━━━ Given records ━━━

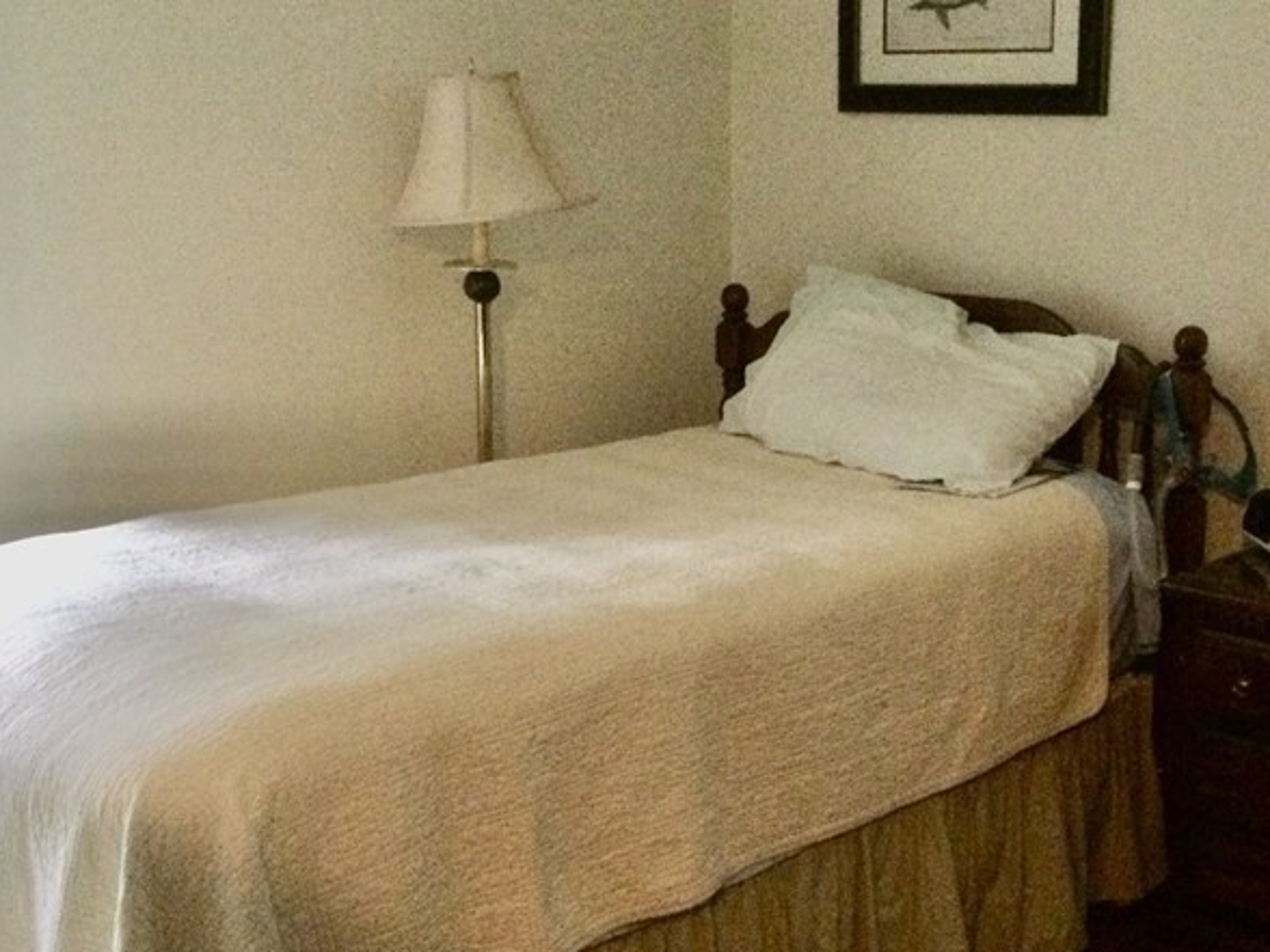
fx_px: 1981
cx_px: 791
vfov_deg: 27.0
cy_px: 518
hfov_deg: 35.4
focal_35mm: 54
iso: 250
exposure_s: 1/15
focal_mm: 3.3
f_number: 2.4
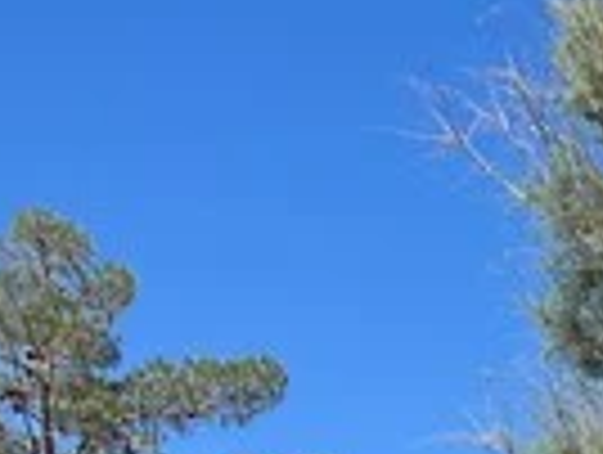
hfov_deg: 8.2
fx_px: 3455
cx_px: 1944
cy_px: 1277
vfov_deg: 6.9
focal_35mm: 198
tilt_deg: -2.8
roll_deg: +0.1
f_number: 1.5
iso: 50
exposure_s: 1/5587
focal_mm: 5.7
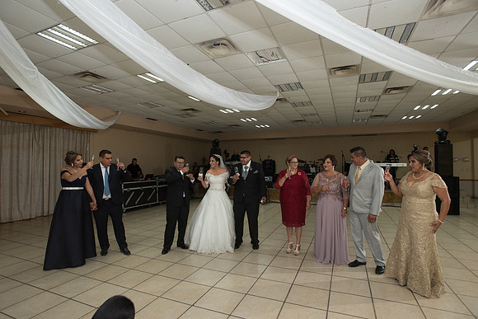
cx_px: 239
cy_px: 160
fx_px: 252
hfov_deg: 86.9
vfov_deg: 64.6
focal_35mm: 19
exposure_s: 1/100
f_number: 3.5
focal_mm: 19
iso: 1600
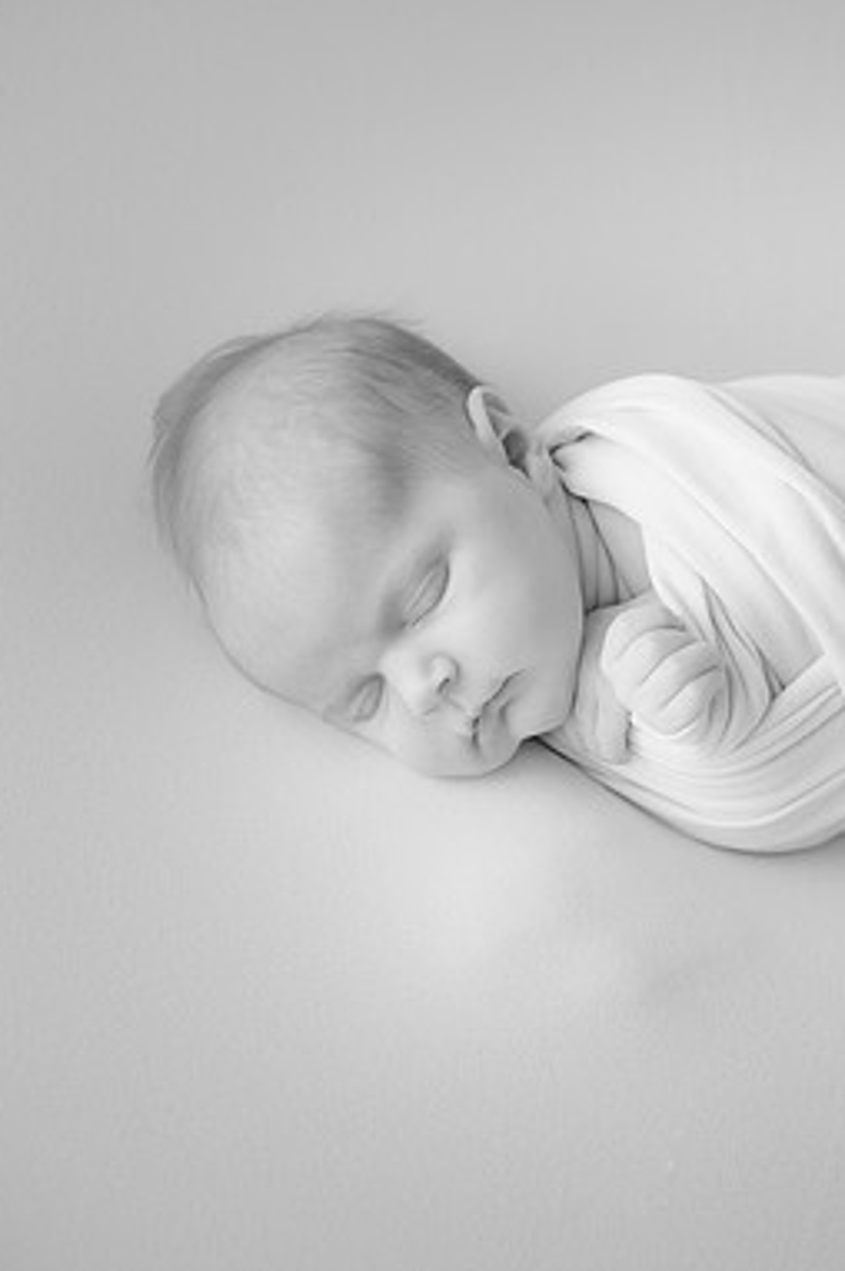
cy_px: 634
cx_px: 702
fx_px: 2680
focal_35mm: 76
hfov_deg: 17.7
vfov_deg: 26.7
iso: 160
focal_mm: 50
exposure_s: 1/160
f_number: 2.8
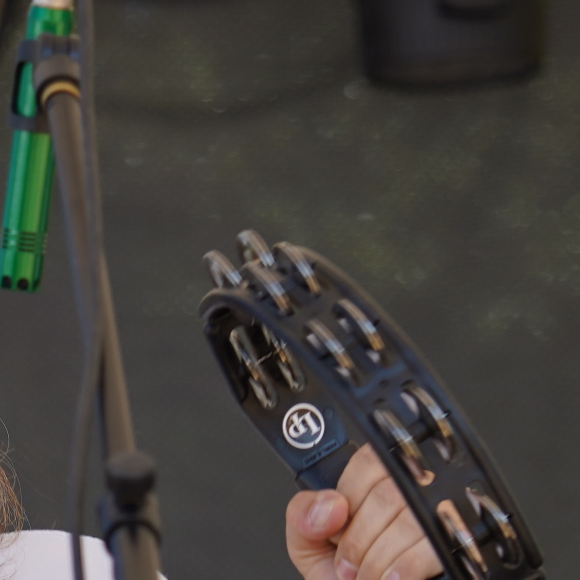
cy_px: 305
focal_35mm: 449
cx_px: -300
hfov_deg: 3.9
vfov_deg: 3.9
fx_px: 8511
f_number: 4.5
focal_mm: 105
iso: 100
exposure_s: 1/200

━━━

Exercise details:
Write the lines from the one containing "focal_35mm: 198" through the end of the data above exactly as they appear, and do not carry over any picture.

Problem solution:
focal_35mm: 198
tilt_deg: -2.8
roll_deg: +0.1
f_number: 1.5
iso: 50
exposure_s: 1/5587
focal_mm: 5.7
cx_px: 239
cy_px: 160
fx_px: 252
hfov_deg: 86.9
vfov_deg: 64.6
focal_35mm: 19
exposure_s: 1/100
f_number: 3.5
focal_mm: 19
iso: 1600
cy_px: 634
cx_px: 702
fx_px: 2680
focal_35mm: 76
hfov_deg: 17.7
vfov_deg: 26.7
iso: 160
focal_mm: 50
exposure_s: 1/160
f_number: 2.8
cy_px: 305
focal_35mm: 449
cx_px: -300
hfov_deg: 3.9
vfov_deg: 3.9
fx_px: 8511
f_number: 4.5
focal_mm: 105
iso: 100
exposure_s: 1/200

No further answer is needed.